____ DATA TO EXAMINE
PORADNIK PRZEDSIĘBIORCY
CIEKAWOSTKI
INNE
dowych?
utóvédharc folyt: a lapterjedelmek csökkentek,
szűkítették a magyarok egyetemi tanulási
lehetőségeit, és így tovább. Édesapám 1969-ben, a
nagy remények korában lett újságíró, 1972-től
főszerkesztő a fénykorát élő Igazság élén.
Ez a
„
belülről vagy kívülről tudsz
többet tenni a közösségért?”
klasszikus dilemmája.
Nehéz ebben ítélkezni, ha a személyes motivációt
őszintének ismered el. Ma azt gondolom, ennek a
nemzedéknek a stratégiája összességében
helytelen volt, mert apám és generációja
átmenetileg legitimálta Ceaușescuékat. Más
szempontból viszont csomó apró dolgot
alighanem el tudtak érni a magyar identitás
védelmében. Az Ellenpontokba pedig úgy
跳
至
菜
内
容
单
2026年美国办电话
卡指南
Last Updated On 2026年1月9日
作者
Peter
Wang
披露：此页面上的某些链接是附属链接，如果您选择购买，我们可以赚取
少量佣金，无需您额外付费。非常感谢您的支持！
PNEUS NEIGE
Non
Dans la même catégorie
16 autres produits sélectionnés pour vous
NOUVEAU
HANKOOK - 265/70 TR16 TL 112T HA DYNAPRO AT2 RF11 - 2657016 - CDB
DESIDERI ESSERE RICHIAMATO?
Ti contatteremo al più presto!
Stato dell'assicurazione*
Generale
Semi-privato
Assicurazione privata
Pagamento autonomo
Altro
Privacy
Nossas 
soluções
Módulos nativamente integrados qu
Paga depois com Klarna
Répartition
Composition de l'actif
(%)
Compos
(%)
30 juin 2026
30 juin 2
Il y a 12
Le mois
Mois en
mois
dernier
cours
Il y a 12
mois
________
### WHAT YOU HAVE TO DO
The answer must be an exact copy of the lines from the one containing "HANKOOK - 265/70" through the last line of the records, both included.

### SOLUTION FOR THIS EXERCISE
HANKOOK - 265/70 TR16 TL 112T HA DYNAPRO AT2 RF11 - 2657016 - CDB
DESIDERI ESSERE RICHIAMATO?
Ti contatteremo al più presto!
Stato dell'assicurazione*
Generale
Semi-privato
Assicurazione privata
Pagamento autonomo
Altro
Privacy
Nossas 
soluções
Módulos nativamente integrados qu
Paga depois com Klarna
Répartition
Composition de l'actif
(%)
Compos
(%)
30 juin 2026
30 juin 2
Il y a 12
Le mois
Mois en
mois
dernier
cours
Il y a 12
mois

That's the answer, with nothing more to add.